Sos1 deficiency ameliorates oncogenic KRAS-mediated hematopoietic stem cell exhaustion and myeloid progenitor expansion.
Maoshuo Yang, Lanlan Liu, Yaqing Miao, Yongxin Jia, Sijia Tian, Limei Wang, Fabao Liu, Xiaona You
Abstract
Open AccessConstitutive KRAS activating mutations are prevalent in hematopoietic malignancies. Our previous study showed that the deficiency of Sos1 prolongs the survival of Kras G12D/+ mice. However, whether Sos1 deletion ameliorates oncogenic Kras-mediated hematopoietic defects remains unknown. Here, we found that Sos1 deletion restored Kras G12D-mediated hematopoietic stem cell (HSC) and multipotent progenitor (MPP) exhaustion by maintaining quiescent HSC and MPP pools. Sos1 knockout attenuates hyperactivation of ERK signaling in Kras G12D/+ HSCs and MPPs.
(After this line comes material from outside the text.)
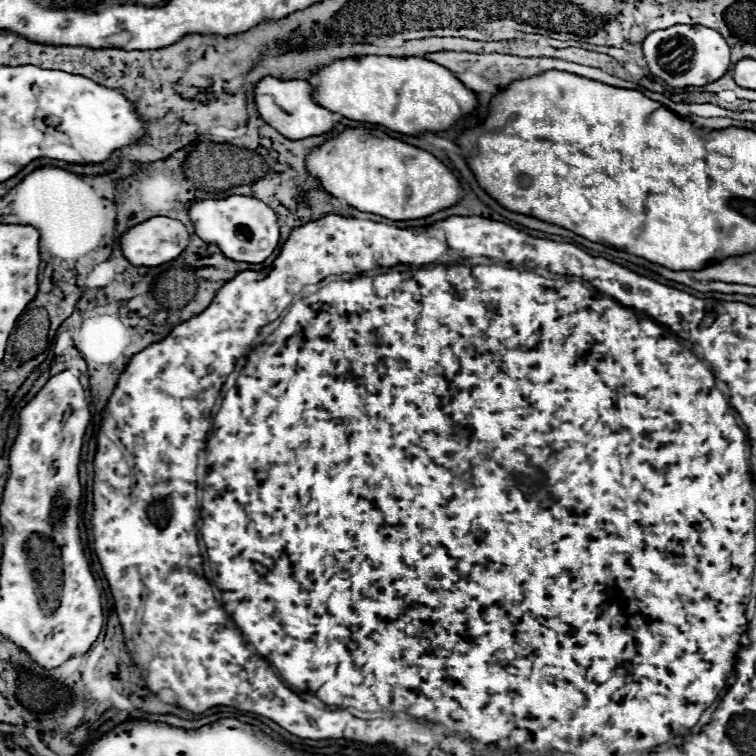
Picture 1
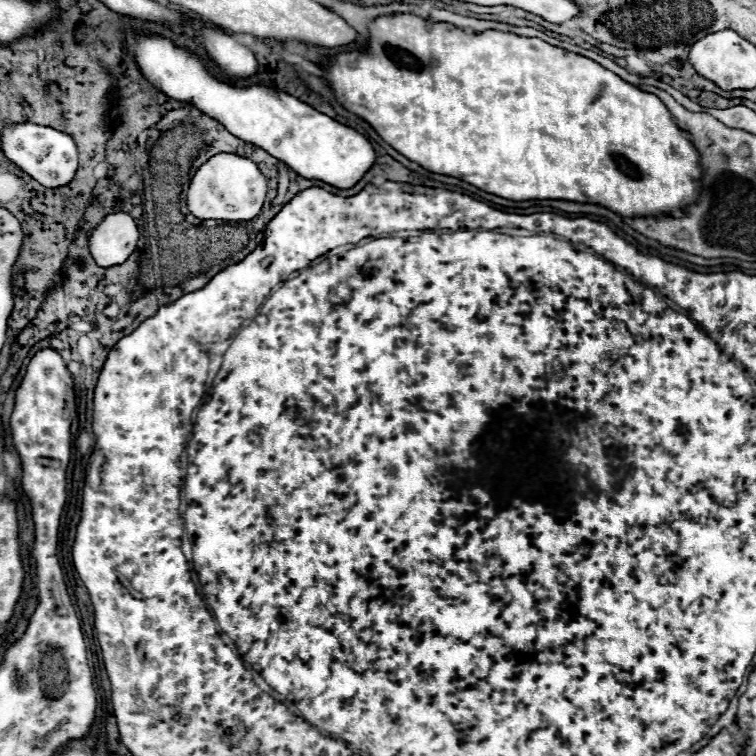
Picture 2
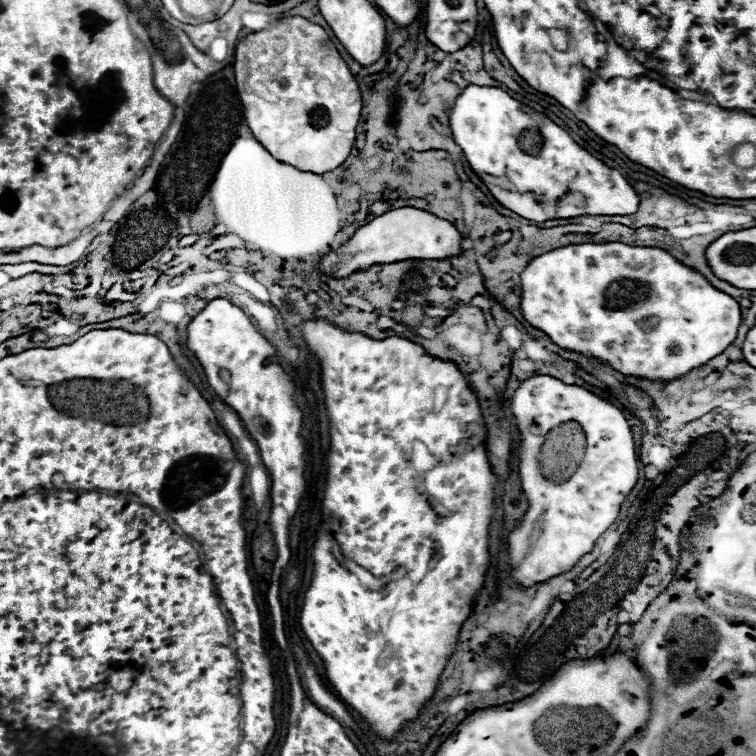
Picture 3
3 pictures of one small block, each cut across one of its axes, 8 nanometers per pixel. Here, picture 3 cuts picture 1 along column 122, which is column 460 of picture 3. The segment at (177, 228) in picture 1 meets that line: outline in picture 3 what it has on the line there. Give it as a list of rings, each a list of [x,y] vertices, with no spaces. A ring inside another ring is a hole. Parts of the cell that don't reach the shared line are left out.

Additionally, the loss of Sos1 reduced the frequency and colony-forming capability of myeloid progenitors in Kras G12D/+ mice, resulting in a less severe myeloproliferative neoplasm phenotype. Moreover, Sos1 knockout prolonged the survival of Kras G12D/+ mice in a cell-autonomous manner. In general, cells with Sos1 deletion remained sensitive to MEK and JAK inhibition, suggesting that combined Sos1 inhibition and other therapies could be a promising strategy for the treatment of oncogenic KRAS-driven leukemia.